Stored data Start Marker
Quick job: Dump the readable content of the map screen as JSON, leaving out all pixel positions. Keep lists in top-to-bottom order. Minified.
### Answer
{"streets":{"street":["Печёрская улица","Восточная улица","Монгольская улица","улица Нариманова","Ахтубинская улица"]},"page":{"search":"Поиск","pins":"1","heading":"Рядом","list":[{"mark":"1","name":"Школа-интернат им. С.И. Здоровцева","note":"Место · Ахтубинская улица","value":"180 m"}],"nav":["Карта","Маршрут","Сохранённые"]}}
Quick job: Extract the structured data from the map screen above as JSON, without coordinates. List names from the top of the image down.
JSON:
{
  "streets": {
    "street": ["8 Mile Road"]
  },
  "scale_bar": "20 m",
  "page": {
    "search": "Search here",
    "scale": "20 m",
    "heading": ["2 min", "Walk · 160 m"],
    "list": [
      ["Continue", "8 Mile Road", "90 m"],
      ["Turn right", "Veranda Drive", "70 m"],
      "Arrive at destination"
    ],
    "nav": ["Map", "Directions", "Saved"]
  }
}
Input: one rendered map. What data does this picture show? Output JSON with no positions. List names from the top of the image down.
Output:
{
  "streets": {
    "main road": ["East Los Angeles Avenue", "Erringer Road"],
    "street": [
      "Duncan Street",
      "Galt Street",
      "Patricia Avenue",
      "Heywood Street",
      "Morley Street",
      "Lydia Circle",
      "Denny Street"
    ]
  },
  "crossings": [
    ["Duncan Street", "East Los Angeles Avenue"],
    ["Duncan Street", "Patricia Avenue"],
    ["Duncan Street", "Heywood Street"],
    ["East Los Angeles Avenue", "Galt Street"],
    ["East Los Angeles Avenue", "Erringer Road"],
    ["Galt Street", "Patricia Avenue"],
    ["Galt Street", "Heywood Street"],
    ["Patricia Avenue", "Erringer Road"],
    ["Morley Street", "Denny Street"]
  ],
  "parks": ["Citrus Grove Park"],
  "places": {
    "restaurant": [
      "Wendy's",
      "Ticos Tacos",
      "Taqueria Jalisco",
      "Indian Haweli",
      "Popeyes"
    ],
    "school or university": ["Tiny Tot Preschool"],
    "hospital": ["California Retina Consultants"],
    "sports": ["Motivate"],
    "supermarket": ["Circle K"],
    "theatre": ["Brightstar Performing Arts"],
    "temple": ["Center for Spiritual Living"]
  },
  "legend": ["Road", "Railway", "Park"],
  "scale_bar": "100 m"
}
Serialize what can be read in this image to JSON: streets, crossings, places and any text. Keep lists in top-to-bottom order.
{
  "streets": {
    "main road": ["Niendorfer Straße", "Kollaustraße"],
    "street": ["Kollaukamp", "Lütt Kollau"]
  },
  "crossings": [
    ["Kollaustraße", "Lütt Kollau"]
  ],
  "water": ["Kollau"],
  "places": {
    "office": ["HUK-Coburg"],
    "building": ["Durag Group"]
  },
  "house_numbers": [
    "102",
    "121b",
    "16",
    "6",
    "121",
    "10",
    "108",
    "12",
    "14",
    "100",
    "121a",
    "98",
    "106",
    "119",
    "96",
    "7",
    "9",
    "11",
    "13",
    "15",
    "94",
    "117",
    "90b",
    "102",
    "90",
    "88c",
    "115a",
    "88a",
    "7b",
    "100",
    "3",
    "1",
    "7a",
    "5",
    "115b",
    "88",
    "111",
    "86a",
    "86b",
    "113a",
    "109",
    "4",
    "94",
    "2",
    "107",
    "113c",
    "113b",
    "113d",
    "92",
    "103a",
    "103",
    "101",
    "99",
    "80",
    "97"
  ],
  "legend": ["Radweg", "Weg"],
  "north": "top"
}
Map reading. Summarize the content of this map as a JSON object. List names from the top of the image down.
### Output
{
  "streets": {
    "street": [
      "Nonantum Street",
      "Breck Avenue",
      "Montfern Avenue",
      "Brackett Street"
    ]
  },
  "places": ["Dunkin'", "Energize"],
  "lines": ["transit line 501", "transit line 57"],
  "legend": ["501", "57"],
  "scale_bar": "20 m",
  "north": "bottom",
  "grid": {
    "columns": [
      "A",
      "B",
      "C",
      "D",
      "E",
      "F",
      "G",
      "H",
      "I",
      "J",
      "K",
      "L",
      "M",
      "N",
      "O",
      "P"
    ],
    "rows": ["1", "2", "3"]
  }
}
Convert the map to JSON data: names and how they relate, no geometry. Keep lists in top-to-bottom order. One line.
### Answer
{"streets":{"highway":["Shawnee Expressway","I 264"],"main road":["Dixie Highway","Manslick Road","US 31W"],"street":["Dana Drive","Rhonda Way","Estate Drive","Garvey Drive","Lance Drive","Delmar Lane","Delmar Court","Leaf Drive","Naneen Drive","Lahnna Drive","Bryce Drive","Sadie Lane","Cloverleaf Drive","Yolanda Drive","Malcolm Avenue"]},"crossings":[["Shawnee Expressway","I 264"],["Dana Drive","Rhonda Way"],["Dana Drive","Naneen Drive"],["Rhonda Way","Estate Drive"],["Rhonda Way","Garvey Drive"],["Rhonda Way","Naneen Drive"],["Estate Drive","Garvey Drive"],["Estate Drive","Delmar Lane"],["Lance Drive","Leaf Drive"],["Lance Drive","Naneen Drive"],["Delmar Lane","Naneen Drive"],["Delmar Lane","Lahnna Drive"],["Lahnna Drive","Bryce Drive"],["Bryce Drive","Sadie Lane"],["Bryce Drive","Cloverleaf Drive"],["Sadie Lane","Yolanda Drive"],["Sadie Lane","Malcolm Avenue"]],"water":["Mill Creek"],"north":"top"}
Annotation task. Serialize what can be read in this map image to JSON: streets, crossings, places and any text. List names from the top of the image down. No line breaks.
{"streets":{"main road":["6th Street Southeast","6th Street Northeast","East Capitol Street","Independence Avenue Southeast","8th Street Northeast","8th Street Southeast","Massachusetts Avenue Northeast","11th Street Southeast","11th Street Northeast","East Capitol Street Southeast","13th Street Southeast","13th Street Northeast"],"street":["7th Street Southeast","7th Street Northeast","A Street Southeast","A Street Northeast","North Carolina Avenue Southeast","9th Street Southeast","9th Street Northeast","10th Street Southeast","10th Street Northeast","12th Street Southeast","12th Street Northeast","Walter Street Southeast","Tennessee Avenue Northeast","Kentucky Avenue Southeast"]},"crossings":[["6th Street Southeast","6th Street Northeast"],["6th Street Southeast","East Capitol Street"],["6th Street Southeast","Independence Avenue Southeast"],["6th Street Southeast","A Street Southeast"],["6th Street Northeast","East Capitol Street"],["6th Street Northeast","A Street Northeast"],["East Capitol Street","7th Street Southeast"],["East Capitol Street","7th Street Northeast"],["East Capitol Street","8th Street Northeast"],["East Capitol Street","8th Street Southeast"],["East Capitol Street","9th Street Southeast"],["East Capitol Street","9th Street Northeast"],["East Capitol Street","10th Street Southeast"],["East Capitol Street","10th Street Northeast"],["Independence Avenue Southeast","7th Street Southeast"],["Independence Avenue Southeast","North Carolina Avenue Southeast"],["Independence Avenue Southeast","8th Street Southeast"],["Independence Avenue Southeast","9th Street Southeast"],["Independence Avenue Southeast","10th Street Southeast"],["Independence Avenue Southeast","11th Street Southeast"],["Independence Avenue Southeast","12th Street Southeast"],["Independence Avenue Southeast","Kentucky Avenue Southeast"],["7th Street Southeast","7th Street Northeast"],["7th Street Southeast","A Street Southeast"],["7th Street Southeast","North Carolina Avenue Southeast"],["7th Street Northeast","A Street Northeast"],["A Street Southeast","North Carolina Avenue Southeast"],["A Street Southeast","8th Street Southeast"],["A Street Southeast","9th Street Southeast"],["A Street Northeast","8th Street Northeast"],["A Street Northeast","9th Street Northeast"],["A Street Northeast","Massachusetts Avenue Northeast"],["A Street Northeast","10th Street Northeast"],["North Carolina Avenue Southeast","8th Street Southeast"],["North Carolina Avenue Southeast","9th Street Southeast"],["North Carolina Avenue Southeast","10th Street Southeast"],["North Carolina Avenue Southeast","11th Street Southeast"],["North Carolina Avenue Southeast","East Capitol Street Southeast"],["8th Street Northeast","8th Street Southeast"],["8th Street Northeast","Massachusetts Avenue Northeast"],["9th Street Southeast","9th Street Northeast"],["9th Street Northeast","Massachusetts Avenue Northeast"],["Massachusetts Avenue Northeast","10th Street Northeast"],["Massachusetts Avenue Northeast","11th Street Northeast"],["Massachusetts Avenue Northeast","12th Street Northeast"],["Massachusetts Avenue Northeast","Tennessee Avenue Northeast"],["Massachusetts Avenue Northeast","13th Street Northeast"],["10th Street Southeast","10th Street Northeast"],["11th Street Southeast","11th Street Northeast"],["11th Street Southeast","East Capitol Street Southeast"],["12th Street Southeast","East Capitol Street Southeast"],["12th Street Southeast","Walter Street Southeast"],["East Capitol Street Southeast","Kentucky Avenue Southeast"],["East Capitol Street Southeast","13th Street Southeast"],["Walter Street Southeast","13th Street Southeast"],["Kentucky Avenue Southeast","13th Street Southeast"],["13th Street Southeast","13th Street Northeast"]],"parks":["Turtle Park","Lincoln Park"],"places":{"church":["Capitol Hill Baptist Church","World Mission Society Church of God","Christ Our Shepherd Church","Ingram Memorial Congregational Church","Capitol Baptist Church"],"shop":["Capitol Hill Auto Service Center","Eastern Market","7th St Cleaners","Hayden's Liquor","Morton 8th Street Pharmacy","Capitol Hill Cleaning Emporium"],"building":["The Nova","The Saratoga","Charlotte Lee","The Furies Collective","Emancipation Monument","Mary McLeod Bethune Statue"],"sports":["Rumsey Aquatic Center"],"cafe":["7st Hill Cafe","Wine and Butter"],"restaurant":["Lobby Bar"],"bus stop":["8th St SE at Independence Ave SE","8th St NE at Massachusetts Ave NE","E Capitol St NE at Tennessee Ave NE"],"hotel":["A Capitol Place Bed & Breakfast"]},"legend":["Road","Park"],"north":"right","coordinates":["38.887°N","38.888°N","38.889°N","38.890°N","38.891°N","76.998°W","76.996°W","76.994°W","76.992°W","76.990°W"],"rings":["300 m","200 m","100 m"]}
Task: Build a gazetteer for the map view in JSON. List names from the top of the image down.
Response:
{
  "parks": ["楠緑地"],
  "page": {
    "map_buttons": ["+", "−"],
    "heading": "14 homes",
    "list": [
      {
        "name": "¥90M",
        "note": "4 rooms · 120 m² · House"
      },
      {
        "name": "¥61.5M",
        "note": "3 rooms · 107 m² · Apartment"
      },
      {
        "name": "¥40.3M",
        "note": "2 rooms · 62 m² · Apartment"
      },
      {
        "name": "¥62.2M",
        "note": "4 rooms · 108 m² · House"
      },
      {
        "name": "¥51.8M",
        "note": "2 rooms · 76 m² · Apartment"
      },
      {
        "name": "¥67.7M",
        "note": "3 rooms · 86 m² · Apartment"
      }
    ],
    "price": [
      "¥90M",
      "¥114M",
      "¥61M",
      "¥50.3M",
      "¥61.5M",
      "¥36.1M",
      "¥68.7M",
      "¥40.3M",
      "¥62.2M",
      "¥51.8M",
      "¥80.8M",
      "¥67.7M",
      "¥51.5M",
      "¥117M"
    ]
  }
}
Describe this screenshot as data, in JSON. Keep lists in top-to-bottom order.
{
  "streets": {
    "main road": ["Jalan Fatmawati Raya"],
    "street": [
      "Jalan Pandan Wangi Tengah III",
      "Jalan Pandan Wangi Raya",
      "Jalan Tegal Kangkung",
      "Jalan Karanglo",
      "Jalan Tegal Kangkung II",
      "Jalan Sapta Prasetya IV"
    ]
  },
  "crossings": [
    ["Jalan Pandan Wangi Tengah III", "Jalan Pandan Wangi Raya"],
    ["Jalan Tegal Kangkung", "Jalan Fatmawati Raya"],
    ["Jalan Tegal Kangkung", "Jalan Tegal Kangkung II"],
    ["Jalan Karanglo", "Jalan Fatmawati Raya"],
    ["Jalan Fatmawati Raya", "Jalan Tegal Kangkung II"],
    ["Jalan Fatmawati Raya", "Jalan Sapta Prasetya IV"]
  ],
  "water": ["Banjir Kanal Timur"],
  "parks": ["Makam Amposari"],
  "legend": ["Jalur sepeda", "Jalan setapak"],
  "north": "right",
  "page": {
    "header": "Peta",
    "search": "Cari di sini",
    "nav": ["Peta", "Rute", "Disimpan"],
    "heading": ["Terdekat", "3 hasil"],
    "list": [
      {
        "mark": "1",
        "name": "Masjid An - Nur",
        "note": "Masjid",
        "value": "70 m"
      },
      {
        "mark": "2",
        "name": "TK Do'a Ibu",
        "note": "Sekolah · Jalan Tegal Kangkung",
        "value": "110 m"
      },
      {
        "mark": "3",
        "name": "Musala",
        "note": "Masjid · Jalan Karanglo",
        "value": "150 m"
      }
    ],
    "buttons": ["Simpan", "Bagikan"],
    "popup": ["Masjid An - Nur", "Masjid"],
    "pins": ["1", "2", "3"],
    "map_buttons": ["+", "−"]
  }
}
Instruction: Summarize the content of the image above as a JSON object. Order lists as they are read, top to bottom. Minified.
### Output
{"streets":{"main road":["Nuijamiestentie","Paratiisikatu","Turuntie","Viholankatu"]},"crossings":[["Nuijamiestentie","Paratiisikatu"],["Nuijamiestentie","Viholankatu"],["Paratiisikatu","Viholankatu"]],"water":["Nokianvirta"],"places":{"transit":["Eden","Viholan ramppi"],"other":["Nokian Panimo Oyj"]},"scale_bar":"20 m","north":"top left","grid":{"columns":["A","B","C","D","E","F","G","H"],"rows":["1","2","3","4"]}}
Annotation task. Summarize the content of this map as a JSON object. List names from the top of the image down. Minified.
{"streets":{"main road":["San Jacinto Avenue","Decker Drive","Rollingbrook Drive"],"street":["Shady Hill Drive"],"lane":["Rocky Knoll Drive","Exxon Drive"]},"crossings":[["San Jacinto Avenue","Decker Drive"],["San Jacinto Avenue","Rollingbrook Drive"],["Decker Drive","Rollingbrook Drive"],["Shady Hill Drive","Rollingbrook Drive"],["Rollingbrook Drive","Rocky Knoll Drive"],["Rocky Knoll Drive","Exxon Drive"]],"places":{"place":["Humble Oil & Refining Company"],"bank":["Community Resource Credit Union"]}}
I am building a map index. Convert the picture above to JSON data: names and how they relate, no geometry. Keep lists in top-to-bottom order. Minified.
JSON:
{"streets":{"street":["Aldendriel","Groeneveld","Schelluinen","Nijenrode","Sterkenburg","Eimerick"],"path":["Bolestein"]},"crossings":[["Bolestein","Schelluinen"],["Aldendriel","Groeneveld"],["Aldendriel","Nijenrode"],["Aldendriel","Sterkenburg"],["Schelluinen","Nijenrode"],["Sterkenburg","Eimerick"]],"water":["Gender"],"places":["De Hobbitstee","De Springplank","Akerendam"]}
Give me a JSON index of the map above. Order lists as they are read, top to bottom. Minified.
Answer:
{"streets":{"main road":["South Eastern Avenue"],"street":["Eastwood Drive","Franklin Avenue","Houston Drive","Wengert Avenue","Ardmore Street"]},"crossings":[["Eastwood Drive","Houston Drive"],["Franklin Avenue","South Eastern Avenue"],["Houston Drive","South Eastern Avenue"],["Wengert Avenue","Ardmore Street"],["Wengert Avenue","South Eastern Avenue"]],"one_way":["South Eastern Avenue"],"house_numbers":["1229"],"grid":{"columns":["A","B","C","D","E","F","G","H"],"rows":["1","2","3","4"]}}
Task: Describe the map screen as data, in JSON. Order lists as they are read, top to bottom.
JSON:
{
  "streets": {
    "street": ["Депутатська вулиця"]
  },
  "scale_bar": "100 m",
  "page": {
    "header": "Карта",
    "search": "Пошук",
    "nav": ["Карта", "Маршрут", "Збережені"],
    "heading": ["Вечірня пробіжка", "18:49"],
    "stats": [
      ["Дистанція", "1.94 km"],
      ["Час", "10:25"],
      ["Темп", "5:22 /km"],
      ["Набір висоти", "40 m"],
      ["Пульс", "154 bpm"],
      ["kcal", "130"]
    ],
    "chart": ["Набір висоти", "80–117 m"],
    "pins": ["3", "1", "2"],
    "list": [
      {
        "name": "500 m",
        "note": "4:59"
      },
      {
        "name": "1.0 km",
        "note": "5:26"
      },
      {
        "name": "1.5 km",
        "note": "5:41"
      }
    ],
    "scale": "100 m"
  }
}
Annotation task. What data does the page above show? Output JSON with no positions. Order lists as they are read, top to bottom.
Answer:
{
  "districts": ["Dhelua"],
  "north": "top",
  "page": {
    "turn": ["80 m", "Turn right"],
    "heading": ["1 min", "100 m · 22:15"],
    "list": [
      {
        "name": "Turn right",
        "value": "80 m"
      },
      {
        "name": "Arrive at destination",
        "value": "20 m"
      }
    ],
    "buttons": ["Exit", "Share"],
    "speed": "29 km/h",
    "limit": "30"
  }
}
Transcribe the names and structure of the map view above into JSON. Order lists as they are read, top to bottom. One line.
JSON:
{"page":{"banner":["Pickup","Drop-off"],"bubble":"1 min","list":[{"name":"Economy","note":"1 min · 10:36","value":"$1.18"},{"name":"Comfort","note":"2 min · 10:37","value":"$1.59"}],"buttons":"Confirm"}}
Stored data End Marker
What lines in the listing include the string "Galt"? Copy them out.

      "Galt Street",
    ["East Los Angeles Avenue", "Galt Street"],
    ["Galt Street", "Patricia Avenue"],
    ["Galt Street", "Heywood Street"],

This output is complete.